What you have there is not a ripple counter, and it seems that you don't really understand the boundary between your testbench and your DUT (design under test, or in your case, the 'ripple counter').
What you have is a testbench that is simulating four independent flip flops. If you were simulating a ripple counter, you should have a module called something like 'RCounter', which is instanced inside something else called 'RCounter_TB'. The testbench should only drive the inputs (for a counter, clock and reset), it should not drive the d pins of the individual flops, as the connections between these flops is what you want to test.
Inside the ripple counter module, you define the wired connections between your flip flops. There should not be any # time delays inside this module, because a module does not have a concept of fixed time delays.

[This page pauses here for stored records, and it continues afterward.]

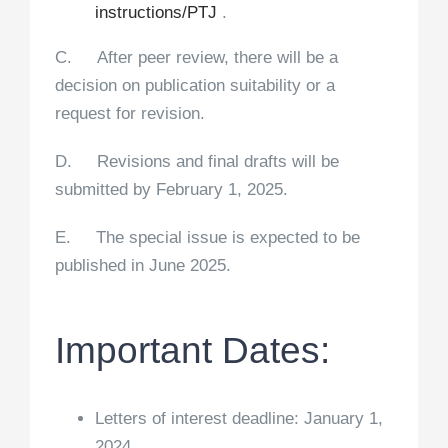
instructions/PTJ
.
C. After peer review, there will be a
decision on publication suitability or a
request for revision.
D. Revisions and final drafts will be
submitted by February 1, 2025.
E. The special issue is expected to be
published in June 2025.
Important Dates:
Letters of interest deadline: January 1,
2024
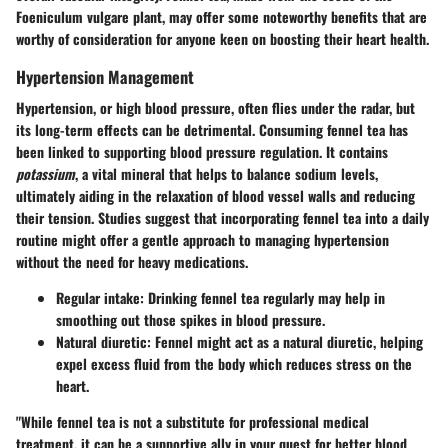
Foeniculum vulgare plant, may offer some noteworthy benefits that are
worthy of consideration for anyone keen on boosting their heart health.
Hypertension Management
Hypertension, or high blood pressure, often flies under the radar, but
its long-term effects can be detrimental. Consuming fennel tea has
been linked to supporting blood pressure regulation. It contains
potassium
, a vital mineral that helps to balance sodium levels,
ultimately aiding in the relaxation of blood vessel walls and reducing
their tension. Studies suggest that incorporating fennel tea into a daily
routine might offer a gentle approach to managing hypertension
without the need for heavy medications.
Regular intake
: Drinking fennel tea regularly may help in
smoothing out those spikes in blood pressure.
Natural diuretic
: Fennel might act as a natural diuretic, helping
expel excess fluid from the body which reduces stress on the
heart.
"While fennel tea is not a substitute for professional medical
treatment, it can be a supportive ally in your quest for better blood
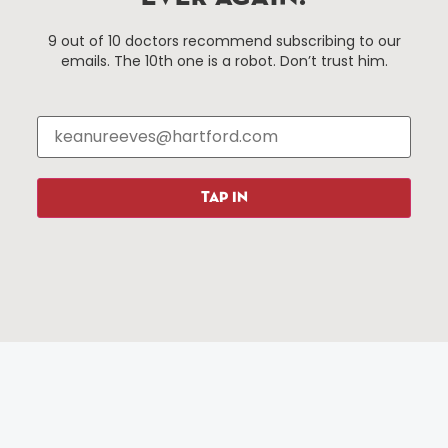
Things To Do
About Us
9 out of 10 doctors recommend subscribing to our
emails. The 10th one is a robot. Don’t trust him.
Events
About The HBID
Attractions
Employment
Hotels
Media Library
Restaurants
Press & News
Shopping
TAP IN
Resources
Programs
Parking
Roadside Assistance
Resources
Hartford Has It Banners
Submissions
© 2025 All rights reserved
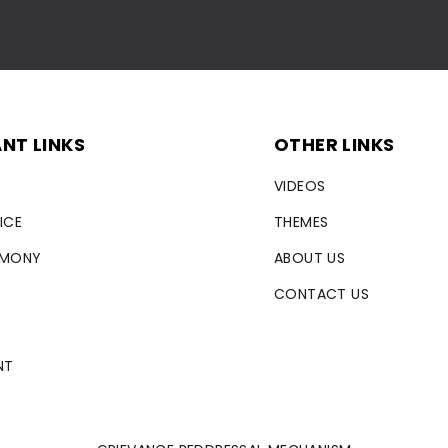
NT LINKS
OTHER LINKS
VIDEOS
ICE
THEMES
RMONY
ABOUT US
CONTACT US
NT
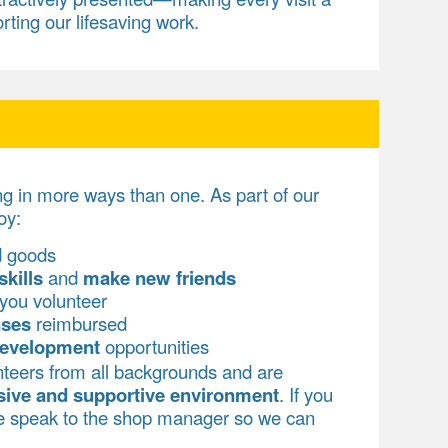
rting our lifesaving work.
ng in more ways than one. As part of our
oy:
d goods
skills
and
make new friends
you volunteer
nses
reimbursed
development
opportunities
teers from all backgrounds and are
sive and supportive environment
. If you
se speak to the shop manager so we can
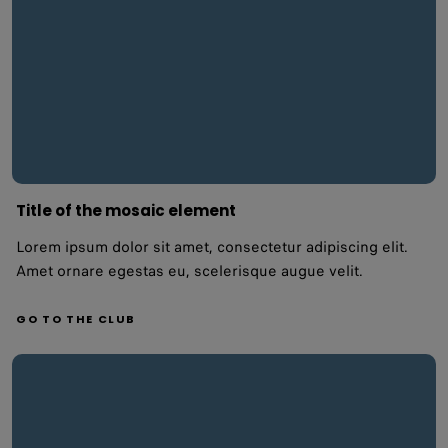
Title of the mosaic element
Lorem ipsum dolor sit amet, consectetur adipiscing elit.
Amet ornare egestas eu, scelerisque augue velit.
GO TO THE CLUB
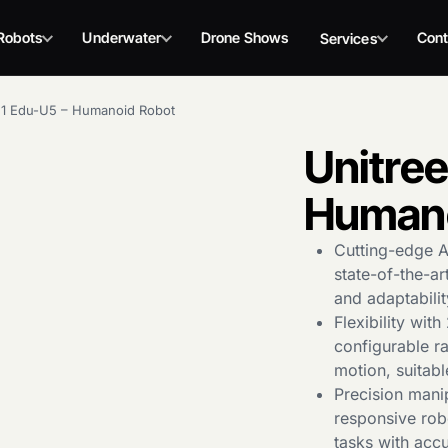
Robots
Underwater
Drone Shows
Cont
Services
G1 Edu-U5 – Humanoid Robot
Unitree
Humano
Cutting-edge A
state-of-the-ar
and adaptabili
Flexibility wit
configurable ra
motion, suitabl
Precision manip
responsive rob
tasks with acc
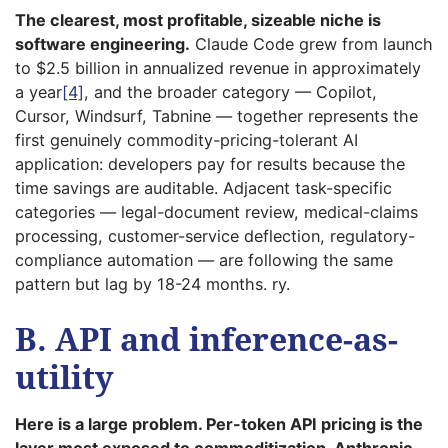
The clearest, most profitable, sizeable niche is
software engineering.
Claude Code grew from launch
to $2.5 billion in annualized revenue in approximately
a year
[4]
, and the broader category — Copilot,
Cursor, Windsurf, Tabnine — together represents the
first genuinely commodity-pricing-tolerant AI
application: developers pay for results because the
time savings are auditable. Adjacent task-specific
categories — legal-document review, medical-claims
processing, customer-service deflection, regulatory-
compliance automation — are following the same
pattern but lag by 18-24 months. ry.
B. API and inference-as-
utility
Here is a large problem. Per-token API pricing is the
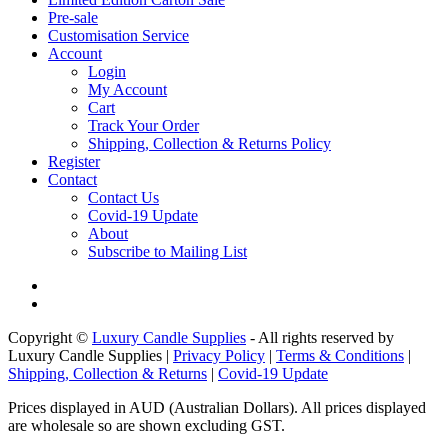
Pre-sale
Customisation Service
Account
Login
My Account
Cart
Track Your Order
Shipping, Collection & Returns Policy
Register
Contact
Contact Us
Covid-19 Update
About
Subscribe to Mailing List
Copyright ©
Luxury Candle Supplies
- All rights reserved by
Luxury Candle Supplies |
Privacy Policy
|
Terms & Conditions
|
Shipping, Collection & Returns
|
Covid-19 Update
Prices displayed in AUD (Australian Dollars). All prices displayed
are wholesale so are shown excluding GST.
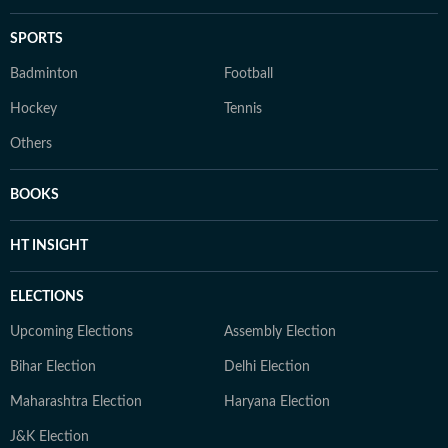
SPORTS
Badminton
Football
Hockey
Tennis
Others
BOOKS
HT INSIGHT
ELECTIONS
Upcoming Elections
Assembly Election
Bihar Election
Delhi Election
Maharashtra Election
Haryana Election
J&K Election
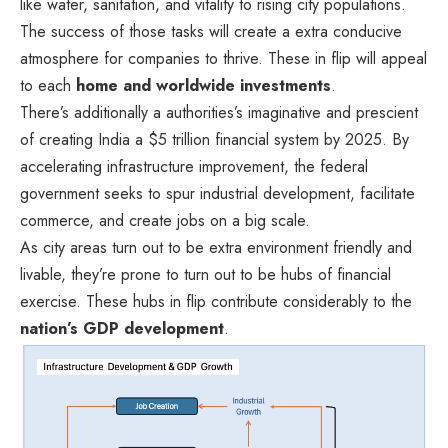
like water, sanitation, and vitality to rising city populations.
The success of those tasks will create a extra conducive
atmosphere for companies to thrive. These in flip will appeal
to each
home and worldwide investments
.
There’s additionally a authorities’s imaginative and prescient
of creating India a $5 trillion financial system by 2025. By
accelerating infrastructure improvement, the federal
government seeks to spur industrial development, facilitate
commerce, and create jobs on a big scale.
As city areas turn out to be extra environment friendly and
livable, they’re prone to turn out to be hubs of financial
exercise. These hubs in flip contribute considerably to the
nation’s GDP development
.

If you want the d2 pin to be driven from ~q2, then you just assign it as such:
assign d2 = ~q2
Because in hardware, this is just a wire looping back from the output of ~q2 back to d2. It always exists, and it has no concept of time.
As to specifically why you're getting X's on your output, I'll guess that it comes from the flip flop design you posted in your last question.
module DFlipFlop(d,q,clk);
input d,clk;
output q;
assign q = clk?( (d==1)? 1:0) : q;
endmodule
This is not a flip flop, as there is no state retention here, it's just an assign statement with an infinite feedback loop, (you essentially just have a wire driving itself).
If you want to model a flip flop, you need to use an always @(posedge clk) block, to imply that you want some state retention. I'll leave it to you to look up how to use an always block to model a flip flop.